**Given information**.

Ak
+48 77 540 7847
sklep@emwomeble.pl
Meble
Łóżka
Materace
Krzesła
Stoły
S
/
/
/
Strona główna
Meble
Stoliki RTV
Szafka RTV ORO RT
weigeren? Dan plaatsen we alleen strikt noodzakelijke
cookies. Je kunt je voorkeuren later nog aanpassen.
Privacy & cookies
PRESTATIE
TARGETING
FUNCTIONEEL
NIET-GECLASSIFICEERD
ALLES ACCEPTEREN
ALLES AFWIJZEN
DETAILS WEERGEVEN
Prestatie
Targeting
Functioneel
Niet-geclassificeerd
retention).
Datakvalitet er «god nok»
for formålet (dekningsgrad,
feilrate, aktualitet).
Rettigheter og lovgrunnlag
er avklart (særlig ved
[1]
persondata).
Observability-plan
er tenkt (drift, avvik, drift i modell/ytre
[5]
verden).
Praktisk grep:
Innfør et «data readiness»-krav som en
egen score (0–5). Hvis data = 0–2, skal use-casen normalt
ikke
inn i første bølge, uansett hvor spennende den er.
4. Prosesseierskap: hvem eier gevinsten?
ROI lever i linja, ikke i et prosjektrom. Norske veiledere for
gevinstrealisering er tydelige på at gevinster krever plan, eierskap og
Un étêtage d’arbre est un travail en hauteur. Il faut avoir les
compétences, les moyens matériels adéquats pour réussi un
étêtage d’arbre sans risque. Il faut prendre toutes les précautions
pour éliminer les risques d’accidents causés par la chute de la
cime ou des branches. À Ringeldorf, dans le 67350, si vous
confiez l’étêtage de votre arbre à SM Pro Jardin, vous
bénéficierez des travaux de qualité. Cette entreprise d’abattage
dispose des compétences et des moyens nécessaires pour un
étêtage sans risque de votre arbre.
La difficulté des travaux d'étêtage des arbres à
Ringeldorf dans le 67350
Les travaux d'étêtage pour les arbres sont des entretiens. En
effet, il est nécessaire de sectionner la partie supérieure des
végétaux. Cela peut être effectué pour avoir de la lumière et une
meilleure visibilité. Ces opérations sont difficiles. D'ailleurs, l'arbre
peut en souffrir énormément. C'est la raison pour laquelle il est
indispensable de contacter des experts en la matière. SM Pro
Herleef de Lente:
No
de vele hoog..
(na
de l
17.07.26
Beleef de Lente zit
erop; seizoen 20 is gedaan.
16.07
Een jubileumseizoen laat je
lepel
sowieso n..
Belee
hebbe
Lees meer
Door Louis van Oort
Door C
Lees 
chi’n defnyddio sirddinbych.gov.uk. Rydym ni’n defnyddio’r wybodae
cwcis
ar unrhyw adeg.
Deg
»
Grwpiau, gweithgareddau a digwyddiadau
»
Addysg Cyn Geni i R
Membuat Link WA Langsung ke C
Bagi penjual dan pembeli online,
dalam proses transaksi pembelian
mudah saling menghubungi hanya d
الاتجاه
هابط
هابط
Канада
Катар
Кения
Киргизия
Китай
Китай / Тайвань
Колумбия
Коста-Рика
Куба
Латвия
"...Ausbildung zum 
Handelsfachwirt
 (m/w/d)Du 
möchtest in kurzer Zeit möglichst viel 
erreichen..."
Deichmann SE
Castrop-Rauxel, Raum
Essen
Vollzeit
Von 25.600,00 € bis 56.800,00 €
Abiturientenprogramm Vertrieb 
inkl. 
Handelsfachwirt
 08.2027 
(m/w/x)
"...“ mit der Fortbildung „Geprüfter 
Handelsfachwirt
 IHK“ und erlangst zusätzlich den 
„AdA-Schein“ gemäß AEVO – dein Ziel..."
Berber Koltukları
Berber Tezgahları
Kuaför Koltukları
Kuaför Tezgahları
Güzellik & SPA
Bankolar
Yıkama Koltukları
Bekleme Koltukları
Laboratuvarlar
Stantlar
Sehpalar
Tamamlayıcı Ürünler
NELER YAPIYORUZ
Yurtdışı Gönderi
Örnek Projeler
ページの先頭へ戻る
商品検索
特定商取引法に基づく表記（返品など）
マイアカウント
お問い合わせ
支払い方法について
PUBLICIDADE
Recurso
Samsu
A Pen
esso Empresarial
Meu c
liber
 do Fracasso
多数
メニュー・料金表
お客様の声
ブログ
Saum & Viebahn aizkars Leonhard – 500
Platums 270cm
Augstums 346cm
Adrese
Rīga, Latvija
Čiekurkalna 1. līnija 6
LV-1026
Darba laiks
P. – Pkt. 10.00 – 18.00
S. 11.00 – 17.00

**Task item**.
Each line of the data above is to be set down exactly.

**Solution**.
Ak
+48 77 540 7847
sklep@emwomeble.pl
Meble
Łóżka
Materace
Krzesła
Stoły
S
/
/
/
Strona główna
Meble
Stoliki RTV
Szafka RTV ORO RT
weigeren? Dan plaatsen we alleen strikt noodzakelijke
cookies. Je kunt je voorkeuren later nog aanpassen.
Privacy & cookies
PRESTATIE
TARGETING
FUNCTIONEEL
NIET-GECLASSIFICEERD
ALLES ACCEPTEREN
ALLES AFWIJZEN
DETAILS WEERGEVEN
Prestatie
Targeting
Functioneel
Niet-geclassificeerd
retention).
Datakvalitet er «god nok»
for formålet (dekningsgrad,
feilrate, aktualitet).
Rettigheter og lovgrunnlag
er avklart (særlig ved
[1]
persondata).
Observability-plan
er tenkt (drift, avvik, drift i modell/ytre
[5]
verden).
Praktisk grep:
Innfør et «data readiness»-krav som en
egen score (0–5). Hvis data = 0–2, skal use-casen normalt
ikke
inn i første bølge, uansett hvor spennende den er.
4. Prosesseierskap: hvem eier gevinsten?
ROI lever i linja, ikke i et prosjektrom. Norske veiledere for
gevinstrealisering er tydelige på at gevinster krever plan, eierskap og
Un étêtage d’arbre est un travail en hauteur. Il faut avoir les
compétences, les moyens matériels adéquats pour réussi un
étêtage d’arbre sans risque. Il faut prendre toutes les précautions
pour éliminer les risques d’accidents causés par la chute de la
cime ou des branches. À Ringeldorf, dans le 67350, si vous
confiez l’étêtage de votre arbre à SM Pro Jardin, vous
bénéficierez des travaux de qualité. Cette entreprise d’abattage
dispose des compétences et des moyens nécessaires pour un
étêtage sans risque de votre arbre.
La difficulté des travaux d'étêtage des arbres à
Ringeldorf dans le 67350
Les travaux d'étêtage pour les arbres sont des entretiens. En
effet, il est nécessaire de sectionner la partie supérieure des
végétaux. Cela peut être effectué pour avoir de la lumière et une
meilleure visibilité. Ces opérations sont difficiles. D'ailleurs, l'arbre
peut en souffrir énormément. C'est la raison pour laquelle il est
indispensable de contacter des experts en la matière. SM Pro
Herleef de Lente:
No
de vele hoog..
(na
de l
17.07.26
Beleef de Lente zit
erop; seizoen 20 is gedaan.
16.07
Een jubileumseizoen laat je
lepel
sowieso n..
Belee
hebbe
Lees meer
Door Louis van Oort
Door C
Lees 
chi’n defnyddio sirddinbych.gov.uk. Rydym ni’n defnyddio’r wybodae
cwcis
ar unrhyw adeg.
Deg
»
Grwpiau, gweithgareddau a digwyddiadau
»
Addysg Cyn Geni i R
Membuat Link WA Langsung ke C
Bagi penjual dan pembeli online,
dalam proses transaksi pembelian
mudah saling menghubungi hanya d
الاتجاه
هابط
هابط
Канада
Катар
Кения
Киргизия
Китай
Китай / Тайвань
Колумбия
Коста-Рика
Куба
Латвия
"...Ausbildung zum 
Handelsfachwirt
 (m/w/d)Du 
möchtest in kurzer Zeit möglichst viel 
erreichen..."
Deichmann SE
Castrop-Rauxel, Raum
Essen
Vollzeit
Von 25.600,00 € bis 56.800,00 €
Abiturientenprogramm Vertrieb 
inkl. 
Handelsfachwirt
 08.2027 
(m/w/x)
"...“ mit der Fortbildung „Geprüfter 
Handelsfachwirt
 IHK“ und erlangst zusätzlich den 
„AdA-Schein“ gemäß AEVO – dein Ziel..."
Berber Koltukları
Berber Tezgahları
Kuaför Koltukları
Kuaför Tezgahları
Güzellik & SPA
Bankolar
Yıkama Koltukları
Bekleme Koltukları
Laboratuvarlar
Stantlar
Sehpalar
Tamamlayıcı Ürünler
NELER YAPIYORUZ
Yurtdışı Gönderi
Örnek Projeler
ページの先頭へ戻る
商品検索
特定商取引法に基づく表記（返品など）
マイアカウント
お問い合わせ
支払い方法について
PUBLICIDADE
Recurso
Samsu
A Pen
esso Empresarial
Meu c
liber
 do Fracasso
多数
メニュー・料金表
お客様の声
ブログ
Saum & Viebahn aizkars Leonhard – 500
Platums 270cm
Augstums 346cm
Adrese
Rīga, Latvija
Čiekurkalna 1. līnija 6
LV-1026
Darba laiks
P. – Pkt. 10.00 – 18.00
S. 11.00 – 17.00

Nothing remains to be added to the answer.